Edip Cansever, Yerçekimli Karanfil

Gezi protestoları ülkemizdeki siyasal hayatı bütünüyle alt üst etti. Gezi Parkı’ndaki ağaçların sökülmesine direnen insanlara polis baskını ve saldırısı öfke ve isyanı büyüttü. Büyütürken siyasal partiler, sendikalar, sivil toplum kuruluşları ve siyasi örgütlerin katılım ve temsiliyet konusundaki tıkanıklıklarını da ortaya serdi. Gezi Parkı’yla başlayıp İstanbul’un kenar mahalleleri ve diğer şehirlere yayılan protestolarla, çoğunluğun karşısına konan ‘üç beş çapulcunun’, ‘azınlığın’, ‘marjinallerin’, ‘apolitiklerin’ siyaset sahnesine sıçradığını gördük. Gezi direnişi sadece polis saldırılarına, haklarımızın gasp edilmesine ve hepimize ait şeylerin paraya çevrilmesine değil, bu marjinalleştirme çabasına da isyandı. Direniş, bize dayatılan kontrolcü ve yalnızlaştırıcı hayat tarzlarını reddedip, yerine dayanışmacı ve kolektif bir hayat arzusunu ortaya çıkardı. Hatta bu ilişkileri şimdiden yarattı.

Buna siyaset diyoruz. Çünkü bu protestolar ülke gündemini belirledi. Siyaset diyoruz, çünkü bu protestolar dünya gündemine sıçradı, uluslararası kurumların hükümete çağrı yaptığı bir mesele haline geldi.  Siyaset diyoruz, çünkü bu protestolar özgürlüğümüzü ve demokratik haklarımızı talep ediyor. Siyaset diyoruz, çünkü bu protestolar temsil edilmeyen ve sesi duyulmayanların görülmesini ve duyulmasını istiyor.
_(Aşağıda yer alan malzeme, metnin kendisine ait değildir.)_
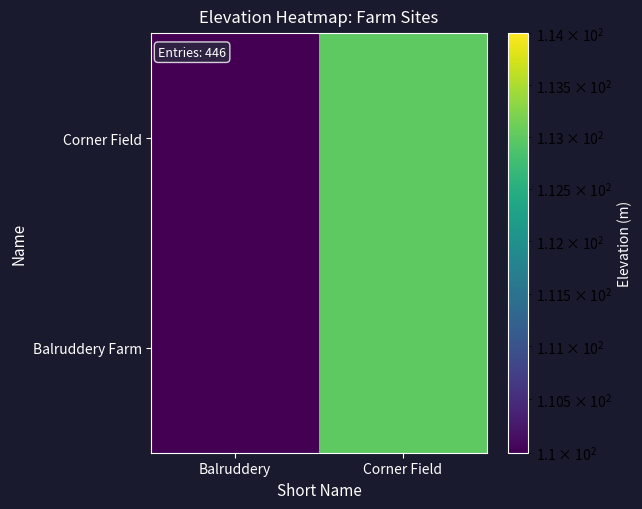

Rank the series at Corner Field from highest to lowest value.

Balruddery Farm, Corner Field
Siyaset diyoruz, çünkü bu protestolarla bugüne kadar yapılagelen siyaset biçiminin dışında yeni tarzlar yaratıyoruz. Yaratmaya da devam edeceğiz. O halde neden başka türlü örgütlenmeye kafa yormayalım?

Bu broşür farklı ülkelerdeki kitle hareketlerinin yarattığı örgütlenme deneyimlerine yer veriyor. Yer verilen deneyimler, doğrudan demokrasi diyebileceğimiz doğrultuda, sokağa dökülen kitlelerin kendilerinin karar alıp kendilerinin uyguladığı örneklerdir. Fakat, yer yer bu örgütlenmelerin söz konusu ülkedeki hakim veya parlamenter siyasetle nasıl bir bağ kurduğuna da değinilmiştir.
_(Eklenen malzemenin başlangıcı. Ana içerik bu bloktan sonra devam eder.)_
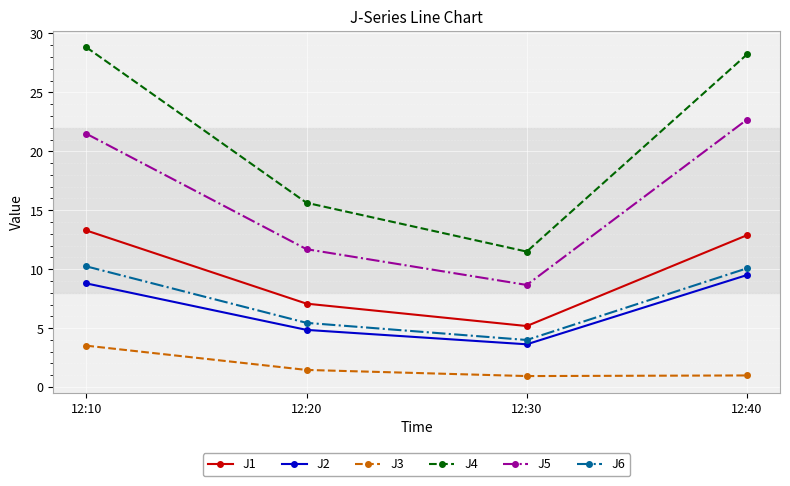

What is the difference between the maximum and minimum values in the J4 series?

17.3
Buradaki deneyimlerinin hiçbirini model olarak önermiyoruz. İster kullanırsınız ister kullanmazsınız. Keza bu broşürde yer alan hiçbir eylem biçimini bir alternatif olarak önermiyoruz. Aktif çatışma/pasif direniş gibi bir ikiliğin ülkemizdeki protestoları doğru tanımladığını düşünmüyoruz. Gezi direnişi çok zengindi. Taş atarak Taksim meydanını özgürleştiren eylemlerden, Gezi Parkını koruyan barikatlara, Dolmabahçe’deki POMA’dan İstiklal Caddesi’ndeki yazılara, Kızılay kavşağını meydanlaştıran yürüyüşlerden Armutlu’yu Samandağ’a bağlayan insan zincirine, Gezi parkının atölyelerinden duran adam ve kadınlara, cenaze anmalarına, Espark, Atatürk Parkı ve Kuğulupark  çadırlarına, Akkapı mahallesine, Kennedy Caddesi’ne, Basmane’ye… İsmini sığdıramadığımız şehir meydanlarına… Hepsi bütünün parçalarıydı. Her birini selamlıyoruz. Bu broşürdeki deneyimlerin yeni fikirlere ilham kaynağı olması dileğiyle.”